Delis and other specialist food retailers have faced delays in food products including cheese from France and Italy. It’s clear that we need a resolution of Protocol problems… and as soon as practicable.
Another sign of the post-Brexit times is the decision by Bristol-based tobacco giant Imperial Tobacco to announce it will stop selling some brands in Northern Ireland as a result of the cost of setting up separate production lines. The additional lines would be needed because the Northern Ireland Protocol means tobacco products sold in the region must continue to bear EU pictorial health warnings, while GB is moving to Australian health warnings.
We await decisions from Britain and the EU about measures to help companies overcome the delays and other hurdles. It’s vitally important for our economy that any hurdles to trade with Britain are removed or mitigated quickly.
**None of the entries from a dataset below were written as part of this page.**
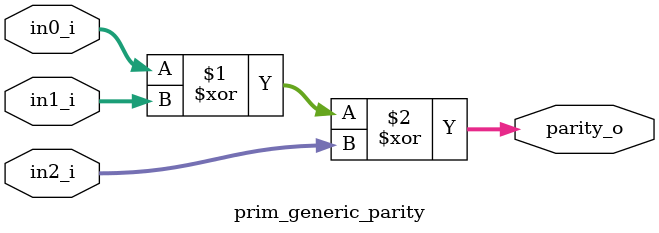
<source format=sv>

module prim_generic_parity #(
    parameter int unsigned Width = 32
) (
    input  logic [Width-1:0] in0_i,
    input  logic [Width-1:0] in1_i,
    input  logic [Width-1:0] in2_i,
    output logic [Width-1:0] parity_o
);

    assign parity_o = in0_i ^ in1_i ^ in2_i;

endmodule
</source>
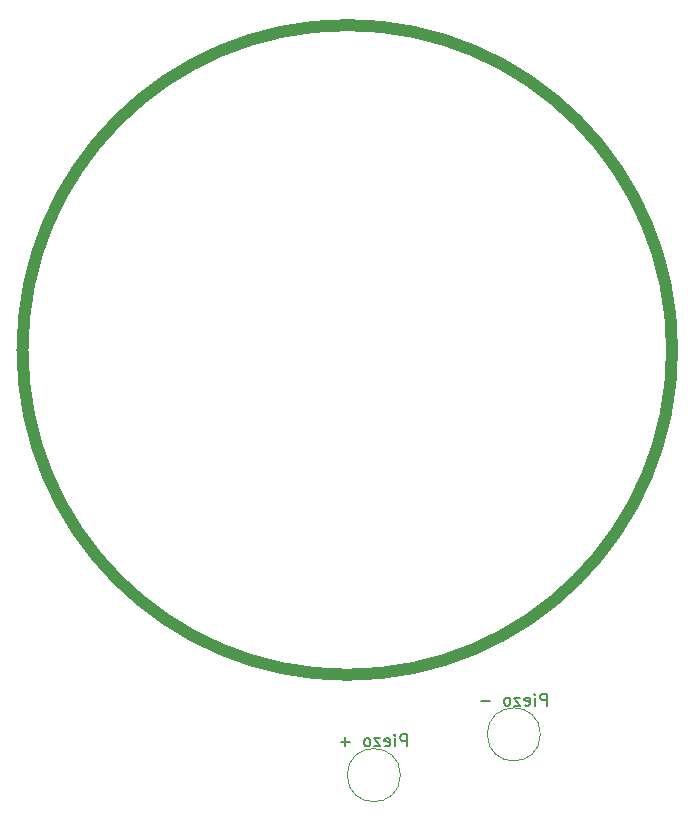
<source format=gbr>
%TF.GenerationSoftware,KiCad,Pcbnew,8.0.3*%
%TF.CreationDate,2024-07-10T09:14:50+07:00*%
%TF.ProjectId,probe,70726f62-652e-46b6-9963-61645f706362,rev?*%
%TF.SameCoordinates,Original*%
%TF.FileFunction,Legend,Bot*%
%TF.FilePolarity,Positive*%
%FSLAX46Y46*%
G04 Gerber Fmt 4.6, Leading zero omitted, Abs format (unit mm)*
G04 Created by KiCad (PCBNEW 8.0.3) date 2024-07-10 09:14:50*
%MOMM*%
%LPD*%
G01*
G04 APERTURE LIST*
%ADD10C,1.000000*%
%ADD11C,0.150000*%
%ADD12C,0.120000*%
G04 APERTURE END LIST*
D10*
X292501136Y-192250000D02*
G75*
G02*
X237498864Y-192250000I-27501136J0D01*
G01*
X237498864Y-192250000D02*
G75*
G02*
X292501136Y-192250000I27501136J0D01*
G01*
D11*
X270035713Y-225806819D02*
X270035713Y-224806819D01*
X270035713Y-224806819D02*
X269654761Y-224806819D01*
X269654761Y-224806819D02*
X269559523Y-224854438D01*
X269559523Y-224854438D02*
X269511904Y-224902057D01*
X269511904Y-224902057D02*
X269464285Y-224997295D01*
X269464285Y-224997295D02*
X269464285Y-225140152D01*
X269464285Y-225140152D02*
X269511904Y-225235390D01*
X269511904Y-225235390D02*
X269559523Y-225283009D01*
X269559523Y-225283009D02*
X269654761Y-225330628D01*
X269654761Y-225330628D02*
X270035713Y-225330628D01*
X269035713Y-225806819D02*
X269035713Y-225140152D01*
X269035713Y-224806819D02*
X269083332Y-224854438D01*
X269083332Y-224854438D02*
X269035713Y-224902057D01*
X269035713Y-224902057D02*
X268988094Y-224854438D01*
X268988094Y-224854438D02*
X269035713Y-224806819D01*
X269035713Y-224806819D02*
X269035713Y-224902057D01*
X268178571Y-225759200D02*
X268273809Y-225806819D01*
X268273809Y-225806819D02*
X268464285Y-225806819D01*
X268464285Y-225806819D02*
X268559523Y-225759200D01*
X268559523Y-225759200D02*
X268607142Y-225663961D01*
X268607142Y-225663961D02*
X268607142Y-225283009D01*
X268607142Y-225283009D02*
X268559523Y-225187771D01*
X268559523Y-225187771D02*
X268464285Y-225140152D01*
X268464285Y-225140152D02*
X268273809Y-225140152D01*
X268273809Y-225140152D02*
X268178571Y-225187771D01*
X268178571Y-225187771D02*
X268130952Y-225283009D01*
X268130952Y-225283009D02*
X268130952Y-225378247D01*
X268130952Y-225378247D02*
X268607142Y-225473485D01*
X267797618Y-225140152D02*
X267273809Y-225140152D01*
X267273809Y-225140152D02*
X267797618Y-225806819D01*
X267797618Y-225806819D02*
X267273809Y-225806819D01*
X266749999Y-225806819D02*
X266845237Y-225759200D01*
X266845237Y-225759200D02*
X266892856Y-225711580D01*
X266892856Y-225711580D02*
X266940475Y-225616342D01*
X266940475Y-225616342D02*
X266940475Y-225330628D01*
X266940475Y-225330628D02*
X266892856Y-225235390D01*
X266892856Y-225235390D02*
X266845237Y-225187771D01*
X266845237Y-225187771D02*
X266749999Y-225140152D01*
X266749999Y-225140152D02*
X266607142Y-225140152D01*
X266607142Y-225140152D02*
X266511904Y-225187771D01*
X266511904Y-225187771D02*
X266464285Y-225235390D01*
X266464285Y-225235390D02*
X266416666Y-225330628D01*
X266416666Y-225330628D02*
X266416666Y-225616342D01*
X266416666Y-225616342D02*
X266464285Y-225711580D01*
X266464285Y-225711580D02*
X266511904Y-225759200D01*
X266511904Y-225759200D02*
X266607142Y-225806819D01*
X266607142Y-225806819D02*
X266749999Y-225806819D01*
X265226189Y-225425866D02*
X264464285Y-225425866D01*
X264845237Y-225806819D02*
X264845237Y-225044914D01*
X281885713Y-222356819D02*
X281885713Y-221356819D01*
X281885713Y-221356819D02*
X281504761Y-221356819D01*
X281504761Y-221356819D02*
X281409523Y-221404438D01*
X281409523Y-221404438D02*
X281361904Y-221452057D01*
X281361904Y-221452057D02*
X281314285Y-221547295D01*
X281314285Y-221547295D02*
X281314285Y-221690152D01*
X281314285Y-221690152D02*
X281361904Y-221785390D01*
X281361904Y-221785390D02*
X281409523Y-221833009D01*
X281409523Y-221833009D02*
X281504761Y-221880628D01*
X281504761Y-221880628D02*
X281885713Y-221880628D01*
X280885713Y-222356819D02*
X280885713Y-221690152D01*
X280885713Y-221356819D02*
X280933332Y-221404438D01*
X280933332Y-221404438D02*
X280885713Y-221452057D01*
X280885713Y-221452057D02*
X280838094Y-221404438D01*
X280838094Y-221404438D02*
X280885713Y-221356819D01*
X280885713Y-221356819D02*
X280885713Y-221452057D01*
X280028571Y-222309200D02*
X280123809Y-222356819D01*
X280123809Y-222356819D02*
X280314285Y-222356819D01*
X280314285Y-222356819D02*
X280409523Y-222309200D01*
X280409523Y-222309200D02*
X280457142Y-222213961D01*
X280457142Y-222213961D02*
X280457142Y-221833009D01*
X280457142Y-221833009D02*
X280409523Y-221737771D01*
X280409523Y-221737771D02*
X280314285Y-221690152D01*
X280314285Y-221690152D02*
X280123809Y-221690152D01*
X280123809Y-221690152D02*
X280028571Y-221737771D01*
X280028571Y-221737771D02*
X279980952Y-221833009D01*
X279980952Y-221833009D02*
X279980952Y-221928247D01*
X279980952Y-221928247D02*
X280457142Y-222023485D01*
X279647618Y-221690152D02*
X279123809Y-221690152D01*
X279123809Y-221690152D02*
X279647618Y-222356819D01*
X279647618Y-222356819D02*
X279123809Y-222356819D01*
X278599999Y-222356819D02*
X278695237Y-222309200D01*
X278695237Y-222309200D02*
X278742856Y-222261580D01*
X278742856Y-222261580D02*
X278790475Y-222166342D01*
X278790475Y-222166342D02*
X278790475Y-221880628D01*
X278790475Y-221880628D02*
X278742856Y-221785390D01*
X278742856Y-221785390D02*
X278695237Y-221737771D01*
X278695237Y-221737771D02*
X278599999Y-221690152D01*
X278599999Y-221690152D02*
X278457142Y-221690152D01*
X278457142Y-221690152D02*
X278361904Y-221737771D01*
X278361904Y-221737771D02*
X278314285Y-221785390D01*
X278314285Y-221785390D02*
X278266666Y-221880628D01*
X278266666Y-221880628D02*
X278266666Y-222166342D01*
X278266666Y-222166342D02*
X278314285Y-222261580D01*
X278314285Y-222261580D02*
X278361904Y-222309200D01*
X278361904Y-222309200D02*
X278457142Y-222356819D01*
X278457142Y-222356819D02*
X278599999Y-222356819D01*
X277076189Y-221975866D02*
X276314285Y-221975866D01*
D12*
%TO.C,Piezo +*%
X269500000Y-228250000D02*
G75*
G02*
X265000000Y-228250000I-2250000J0D01*
G01*
X265000000Y-228250000D02*
G75*
G02*
X269500000Y-228250000I2250000J0D01*
G01*
%TO.C,Piezo -*%
X281350000Y-224800000D02*
G75*
G02*
X276850000Y-224800000I-2250000J0D01*
G01*
X276850000Y-224800000D02*
G75*
G02*
X281350000Y-224800000I2250000J0D01*
G01*
%TD*%
M02*

</source>
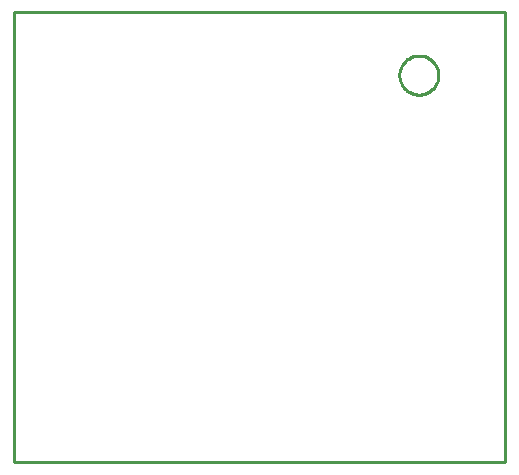
<source format=gbr>
G04 EAGLE Gerber X2 export*
%TF.Part,Single*%
%TF.FileFunction,Profile,NP*%
%TF.FilePolarity,Positive*%
%TF.GenerationSoftware,Autodesk,EAGLE,9.0.0*%
%TF.CreationDate,2018-08-14T10:41:07Z*%
G75*
%MOMM*%
%FSLAX34Y34*%
%LPD*%
%AMOC8*
5,1,8,0,0,1.08239X$1,22.5*%
G01*
%ADD10C,0.254000*%


D10*
X0Y419100D02*
X415800Y419100D01*
X415800Y800000D01*
X0Y800000D01*
X0Y419100D01*
X359410Y746220D02*
X359339Y745141D01*
X359198Y744069D01*
X358987Y743009D01*
X358708Y741965D01*
X358360Y740941D01*
X357946Y739943D01*
X357468Y738973D01*
X356928Y738037D01*
X356327Y737138D01*
X355669Y736281D01*
X354957Y735468D01*
X354192Y734704D01*
X353379Y733991D01*
X352522Y733333D01*
X351623Y732732D01*
X350687Y732192D01*
X349717Y731714D01*
X348719Y731300D01*
X347695Y730952D01*
X346651Y730673D01*
X345591Y730462D01*
X344519Y730321D01*
X343440Y730250D01*
X342360Y730250D01*
X341281Y730321D01*
X340209Y730462D01*
X339149Y730673D01*
X338105Y730952D01*
X337081Y731300D01*
X336083Y731714D01*
X335113Y732192D01*
X334177Y732732D01*
X333278Y733333D01*
X332421Y733991D01*
X331608Y734704D01*
X330844Y735468D01*
X330131Y736281D01*
X329473Y737138D01*
X328872Y738037D01*
X328332Y738973D01*
X327854Y739943D01*
X327440Y740941D01*
X327092Y741965D01*
X326813Y743009D01*
X326602Y744069D01*
X326461Y745141D01*
X326390Y746220D01*
X326390Y747300D01*
X326461Y748379D01*
X326602Y749451D01*
X326813Y750511D01*
X327092Y751555D01*
X327440Y752579D01*
X327854Y753577D01*
X328332Y754547D01*
X328872Y755483D01*
X329473Y756382D01*
X330131Y757239D01*
X330844Y758052D01*
X331608Y758817D01*
X332421Y759529D01*
X333278Y760187D01*
X334177Y760788D01*
X335113Y761328D01*
X336083Y761806D01*
X337081Y762220D01*
X338105Y762568D01*
X339149Y762847D01*
X340209Y763058D01*
X341281Y763199D01*
X342360Y763270D01*
X343440Y763270D01*
X344519Y763199D01*
X345591Y763058D01*
X346651Y762847D01*
X347695Y762568D01*
X348719Y762220D01*
X349717Y761806D01*
X350687Y761328D01*
X351623Y760788D01*
X352522Y760187D01*
X353379Y759529D01*
X354192Y758817D01*
X354957Y758052D01*
X355669Y757239D01*
X356327Y756382D01*
X356928Y755483D01*
X357468Y754547D01*
X357946Y753577D01*
X358360Y752579D01*
X358708Y751555D01*
X358987Y750511D01*
X359198Y749451D01*
X359339Y748379D01*
X359410Y747300D01*
X359410Y746220D01*
M02*

</source>
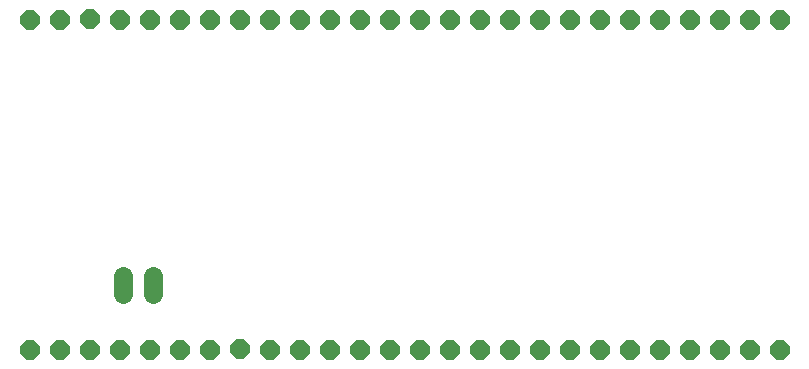
<source format=gbs>
G04 EAGLE Gerber RS-274X export*
G75*
%MOMM*%
%FSLAX34Y34*%
%LPD*%
%INBottom Solder Mask*%
%IPPOS*%
%AMOC8*
5,1,8,0,0,1.08239X$1,22.5*%
G01*
%ADD10P,1.787026X8X202.500000*%
%ADD11P,1.787026X8X22.500000*%
%ADD12P,1.787026X8X292.500000*%
%ADD13P,1.787026X8X112.500000*%
%ADD14C,1.574800*%


D10*
X647700Y393900D03*
D11*
X520854Y673239D03*
D12*
X723900Y673100D03*
X698500Y673100D03*
X673100Y673100D03*
X647700Y673100D03*
X622300Y673100D03*
X596900Y673100D03*
X571500Y673100D03*
X546100Y673100D03*
D13*
X673100Y393700D03*
X698500Y393700D03*
X723900Y393700D03*
X749300Y393700D03*
X774700Y393700D03*
X800100Y393700D03*
X825500Y393700D03*
X520700Y393700D03*
X546100Y393700D03*
X571500Y393700D03*
X596900Y393700D03*
X622300Y393700D03*
D12*
X876300Y673100D03*
X850900Y673100D03*
X825500Y673100D03*
X800100Y673100D03*
X1079500Y673100D03*
X1054100Y673100D03*
X1028700Y673100D03*
X1003300Y673100D03*
X977900Y673100D03*
X952500Y673100D03*
X927100Y673100D03*
X901700Y673100D03*
D10*
X850900Y393700D03*
X876300Y393700D03*
X774700Y673100D03*
X749300Y673100D03*
X1003300Y393700D03*
X1079500Y393700D03*
X1104900Y393700D03*
X1054100Y393700D03*
X1028700Y393700D03*
X901700Y393700D03*
X927100Y393700D03*
X952500Y393700D03*
X977900Y393700D03*
D11*
X495300Y673100D03*
X495300Y393700D03*
X469900Y393700D03*
X469900Y673100D03*
X1104900Y673100D03*
D14*
X574040Y456184D02*
X574040Y440944D01*
X548640Y440944D02*
X548640Y456184D01*
M02*

</source>
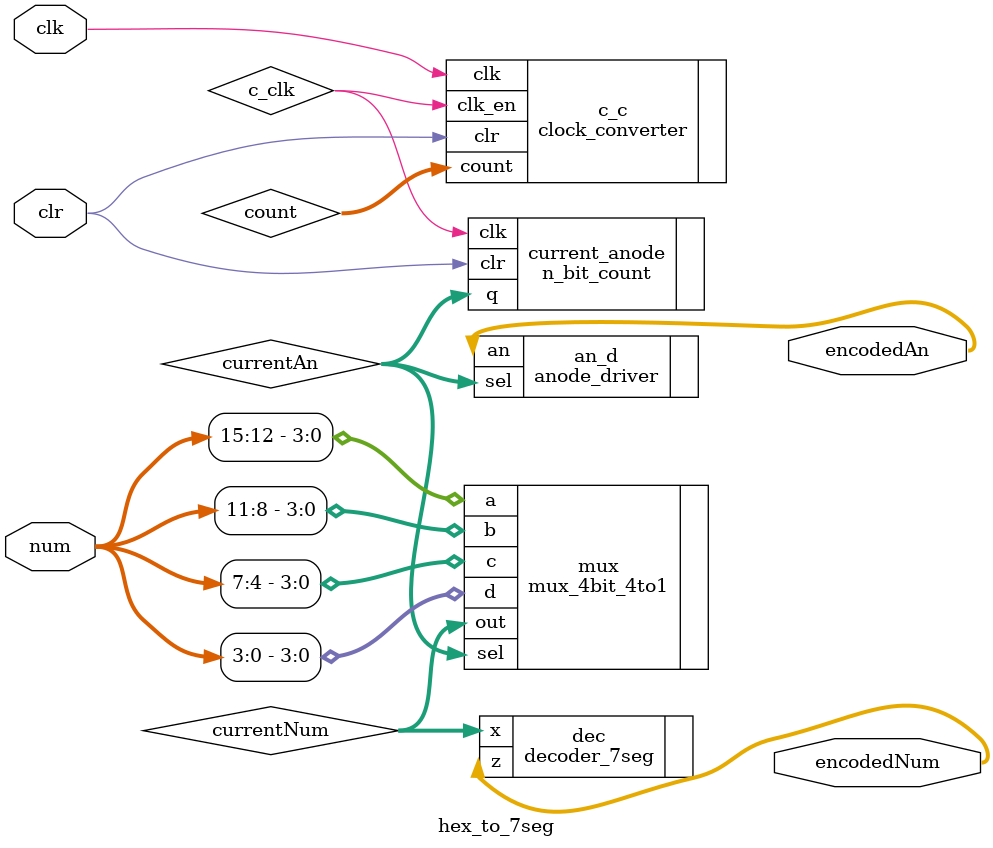
<source format=v>
`timescale 1ns / 1ns

module hex_to_7seg #(parameter R = 63)
                    (input clk,
                     input [15:0] num,
                     input clr,
                     output [3:0]encodedAn,   //all 4 anodes
                     output [6:0]encodedNum); //the 7 segments
    
    
    wire [31:0] count;
    wire [1:0] currentAn; //anode number
    wire [3:0] currentNum; //number to be displayed
    wire c_clk; // changed frequency clock
    
    
    clock_converter #(.RATIO(R)) c_c(.clk(clk), .clr(clr), .clk_en(c_clk),.count(count));
    n_bit_count #(.N(2)) current_anode(.clk(c_clk),.clr(clr), .q(currentAn));
    
    mux_4bit_4to1 mux(.a(num[15:12]),.b(num[11:8]),.c(num[7:4]),.d(num[3:0]),.sel(currentAn),.out(currentNum));
    
    decoder_7seg dec(.x(currentNum), .z(encodedNum));
    anode_driver an_d(.sel(currentAn),.an(encodedAn));
endmodule

</source>
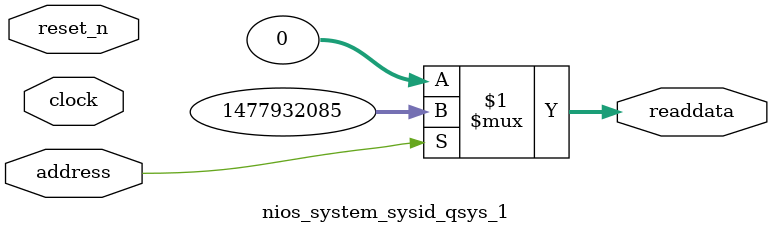
<source format=v>

`timescale 1ns / 1ps
// synthesis translate_on

// turn off superfluous verilog processor warnings 
// altera message_level Level1 
// altera message_off 10034 10035 10036 10037 10230 10240 10030 

module nios_system_sysid_qsys_1 (
               // inputs:
                address,
                clock,
                reset_n,

               // outputs:
                readdata
             )
;

  output  [ 31: 0] readdata;
  input            address;
  input            clock;
  input            reset_n;

  wire    [ 31: 0] readdata;
  //control_slave, which is an e_avalon_slave
  assign readdata = address ? 1477932085 : 0;

endmodule




</source>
The growth in sales to the Republic, the biggest export market for our food and drink, is good news. And it appears that more companies, especially in the Republic, have turned to Northern Ireland suppliers to help offset difficulties in doing business with Britain.
While this is immensely encouraging, we still need progress on the negotiations to tackle the Protocol delays because Britain remains the biggest market for our food and drink producers in particular.
The CSO said the businesses it spoke to reported that Brexit was behind the trade flow changes as companies looked to avoid the red tape involved when goods cross the Irish Sea.
Traders reported that a combination of factors contributed to the large reduction in imports from Great Britain in January 2021. These included the challenges of complying with customs requirements.
Other factors identified by traders were stockpiling of goods in Quarter 4 2020 in preparation for Brexit, substitution with goods from other countries, and a reduction in trade volumes due to the impact of COVID-19 related restrictions throughout January.
In total, exports from the Republic to Northern Ireland climbed 17 percent to £170 million in January while imports from Northern Ireland to the Republic climbed 10 percent to £151 million.
The marked fall in imports to the Republic from GB must surely be a worry for the Government in Westminster. Exports to other EU countries have also been adversely impacted in the wake of Brexit. In total, imports on that trade route fell by 65 percent to just £427 million, surely a serious blow to companies across Britain.